Produce a copy of every line in the records that holds the string "source".
__________________________________________________
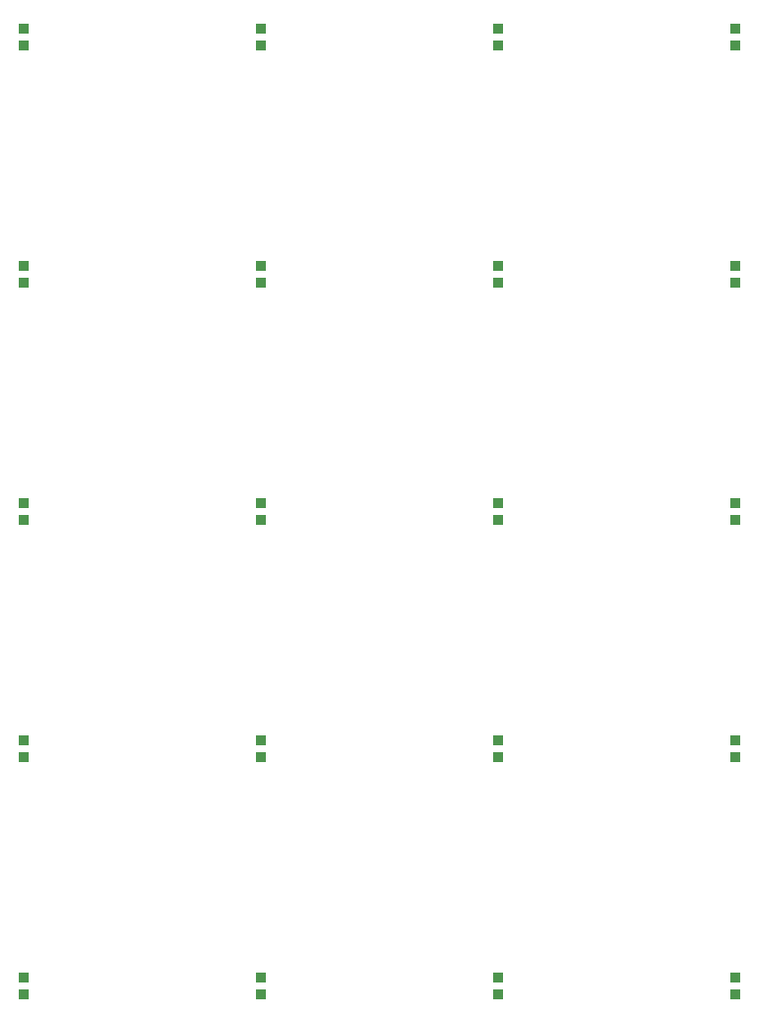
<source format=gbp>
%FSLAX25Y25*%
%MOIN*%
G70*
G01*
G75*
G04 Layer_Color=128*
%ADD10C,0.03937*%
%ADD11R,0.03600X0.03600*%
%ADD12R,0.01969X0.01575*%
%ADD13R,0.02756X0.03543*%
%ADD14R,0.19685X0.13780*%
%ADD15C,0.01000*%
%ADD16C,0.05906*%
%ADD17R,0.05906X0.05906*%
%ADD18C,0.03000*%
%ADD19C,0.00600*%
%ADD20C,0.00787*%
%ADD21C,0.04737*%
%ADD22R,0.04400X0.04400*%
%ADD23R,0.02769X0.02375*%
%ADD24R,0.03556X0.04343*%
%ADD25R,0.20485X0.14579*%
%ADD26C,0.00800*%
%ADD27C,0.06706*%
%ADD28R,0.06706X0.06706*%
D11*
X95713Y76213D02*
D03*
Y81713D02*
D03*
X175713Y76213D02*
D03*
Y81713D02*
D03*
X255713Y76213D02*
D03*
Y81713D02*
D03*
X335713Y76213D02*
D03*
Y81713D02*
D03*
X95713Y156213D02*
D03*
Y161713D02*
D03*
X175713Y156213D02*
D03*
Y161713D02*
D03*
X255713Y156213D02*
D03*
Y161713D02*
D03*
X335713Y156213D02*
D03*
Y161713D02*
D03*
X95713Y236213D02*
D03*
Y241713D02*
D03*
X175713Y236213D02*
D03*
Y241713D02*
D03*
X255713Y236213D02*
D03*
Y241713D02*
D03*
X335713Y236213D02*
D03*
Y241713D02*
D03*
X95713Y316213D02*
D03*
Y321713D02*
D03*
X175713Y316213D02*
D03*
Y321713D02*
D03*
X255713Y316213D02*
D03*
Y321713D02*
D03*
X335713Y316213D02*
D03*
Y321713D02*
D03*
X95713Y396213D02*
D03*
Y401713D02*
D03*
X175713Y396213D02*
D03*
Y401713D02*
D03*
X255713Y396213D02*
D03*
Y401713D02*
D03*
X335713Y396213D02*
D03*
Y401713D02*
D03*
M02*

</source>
__________________________________________________
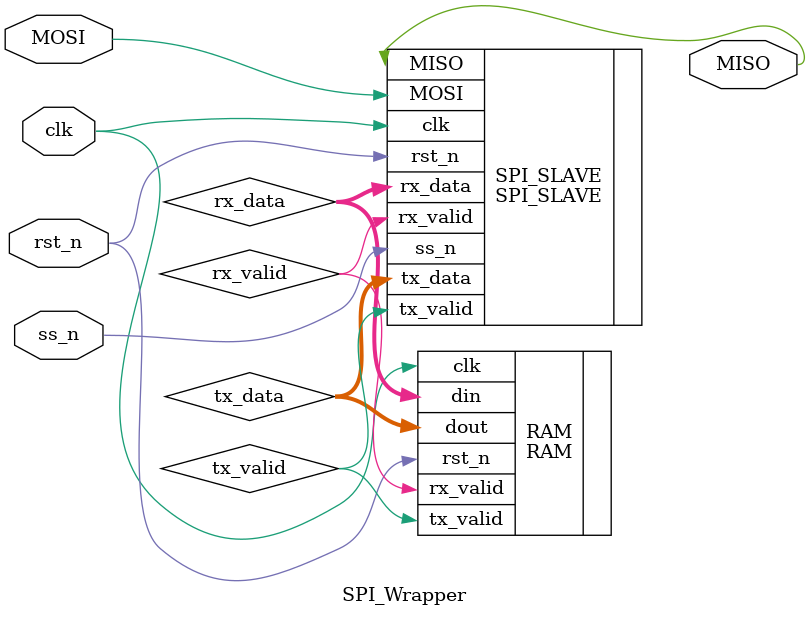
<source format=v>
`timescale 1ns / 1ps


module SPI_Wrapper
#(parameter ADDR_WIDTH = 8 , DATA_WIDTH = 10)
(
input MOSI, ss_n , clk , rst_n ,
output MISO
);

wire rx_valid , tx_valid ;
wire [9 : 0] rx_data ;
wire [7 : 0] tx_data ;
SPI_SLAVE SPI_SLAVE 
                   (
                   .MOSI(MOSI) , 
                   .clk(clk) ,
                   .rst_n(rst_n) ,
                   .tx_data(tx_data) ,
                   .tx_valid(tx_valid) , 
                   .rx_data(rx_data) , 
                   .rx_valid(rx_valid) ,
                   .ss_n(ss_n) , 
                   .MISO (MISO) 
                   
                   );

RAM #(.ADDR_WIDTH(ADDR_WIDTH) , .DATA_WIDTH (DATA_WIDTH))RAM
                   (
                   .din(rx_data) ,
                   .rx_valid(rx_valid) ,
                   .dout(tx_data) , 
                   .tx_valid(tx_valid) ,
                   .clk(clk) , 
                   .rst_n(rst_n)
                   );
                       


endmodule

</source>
__________________________________________________
Output of the task:
<source format=gbp>
</source>
<source format=v>
</source>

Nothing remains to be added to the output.